Task brief => Reproduce every text line of the items below verbatim, omitting the pictures.

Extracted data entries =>
____
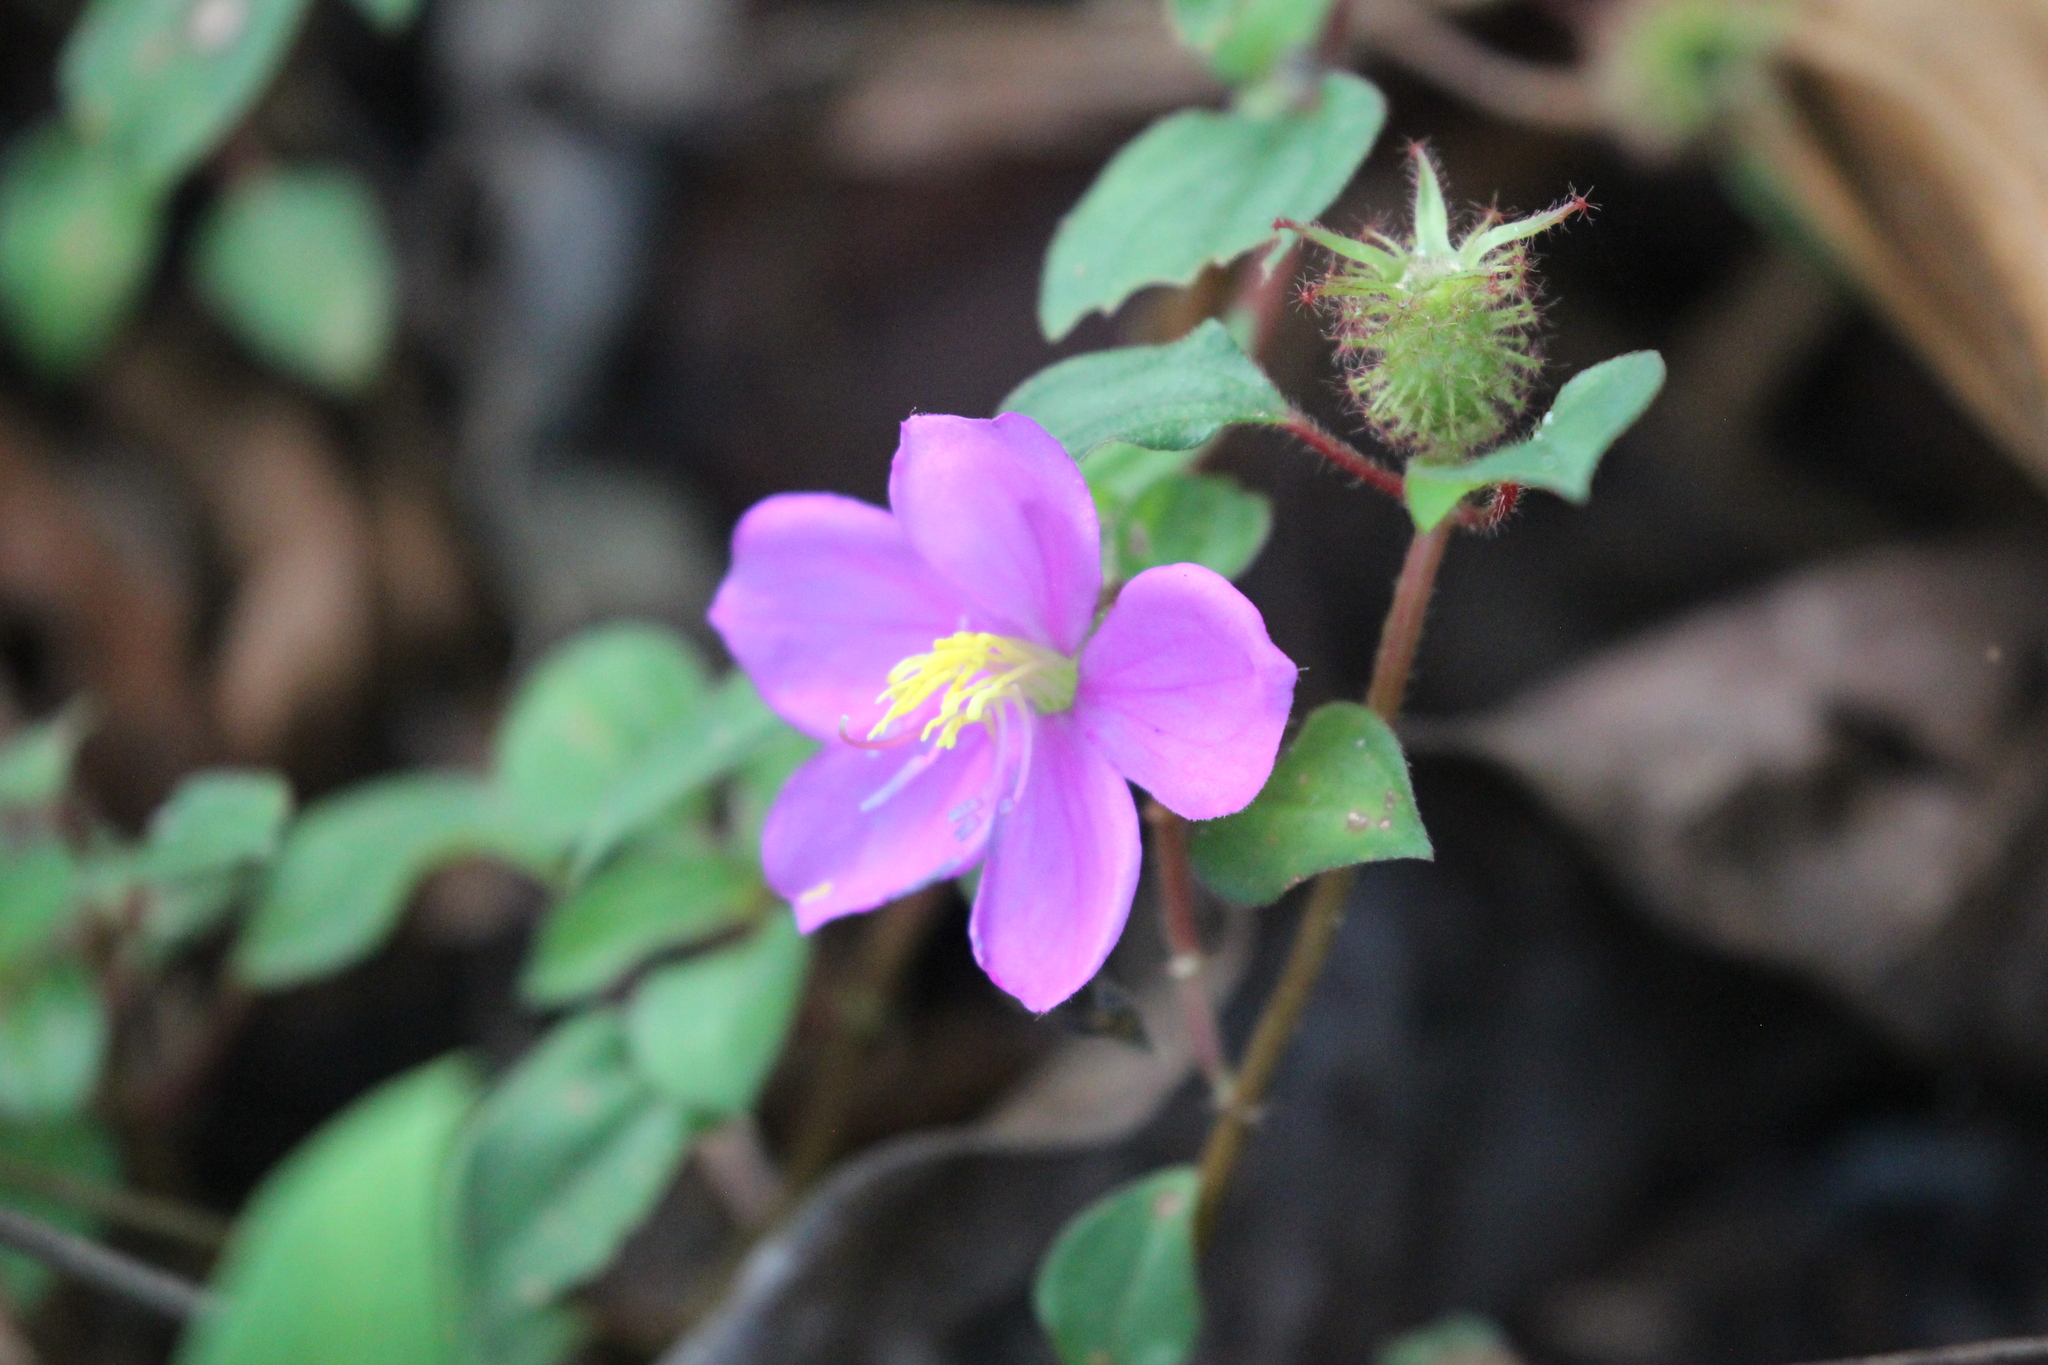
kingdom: Plantae
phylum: Tracheophyta
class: Magnoliopsida
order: Myrtales
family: Melastomataceae
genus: Heterotis
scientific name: Heterotis rotundifolia
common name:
____
Output of the task =>
kingdom: Plantae
phylum: Tracheophyta
class: Magnoliopsida
order: Myrtales
family: Melastomataceae
genus: Heterotis
scientific name: Heterotis rotundifolia
common name:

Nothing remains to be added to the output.